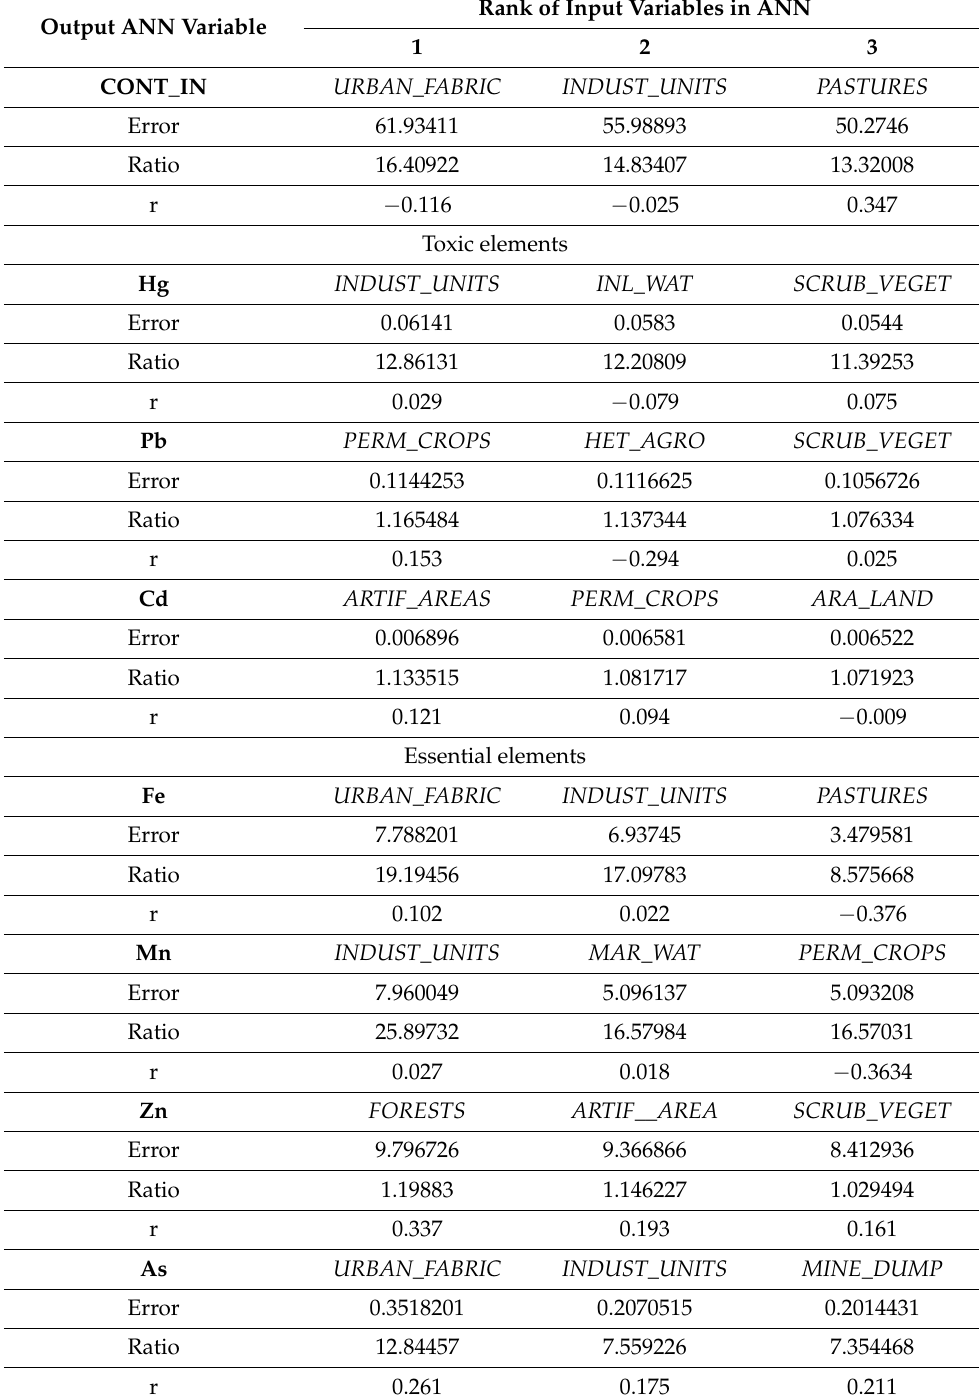
Table 4. The sensitivity analysis for the most important input variables (in italics) for the examined output variables (in bold) and Pearson correlation coefficient (r) for these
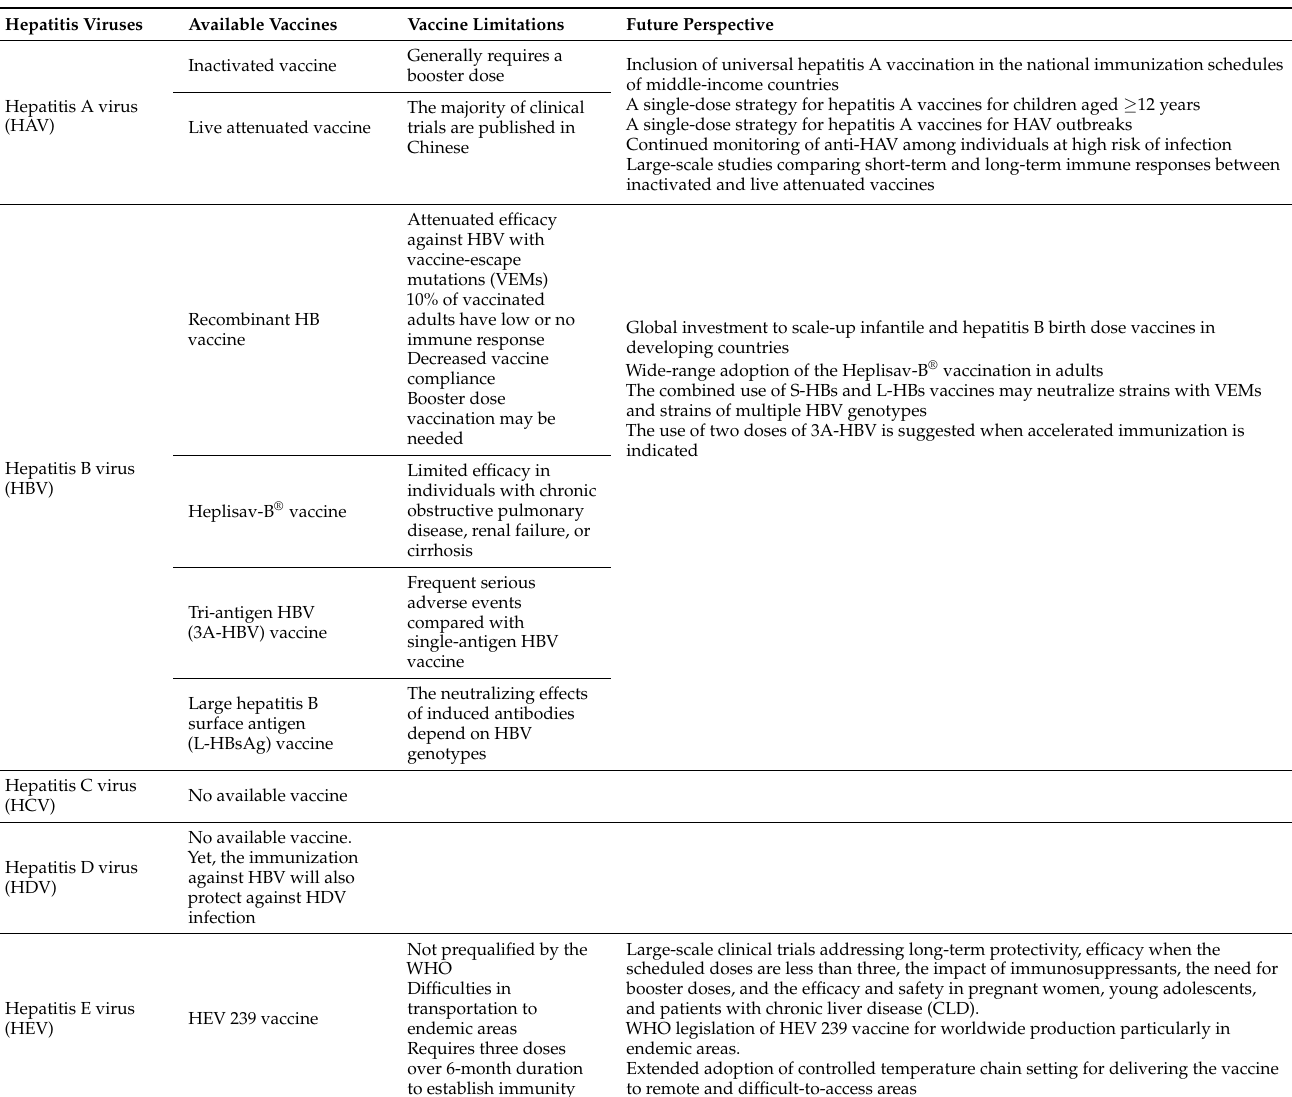
Table 2. Limitations and recommendations for the protective vaccines against viral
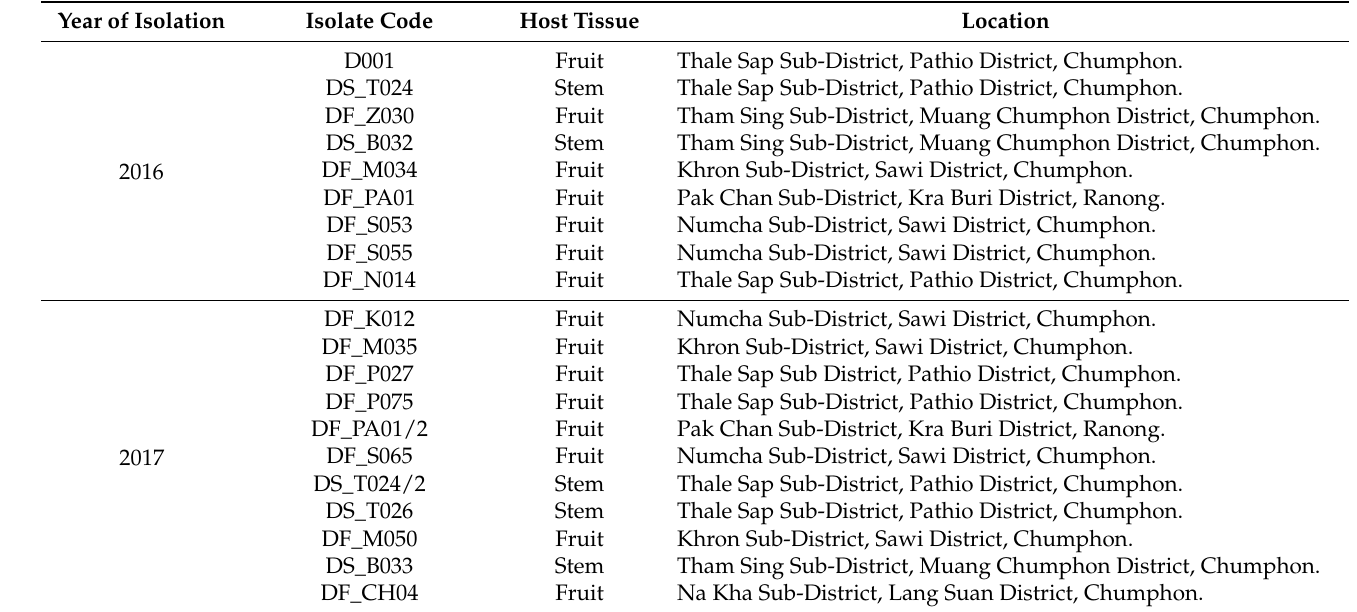
Table 1. Sources of Phytophthora isolates used in this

** Work order **
What is needed is every line of the data above, set down exactly but with the images left out.

** Task response **
Table 4. The sensitivity analysis for the most important input variables (in italics) for the examined output variables (in bold) and Pearson correlation coefficient (r) for these
Table 2. Limitations and recommendations for the protective vaccines against viral
Table 1. Sources of Phytophthora isolates used in this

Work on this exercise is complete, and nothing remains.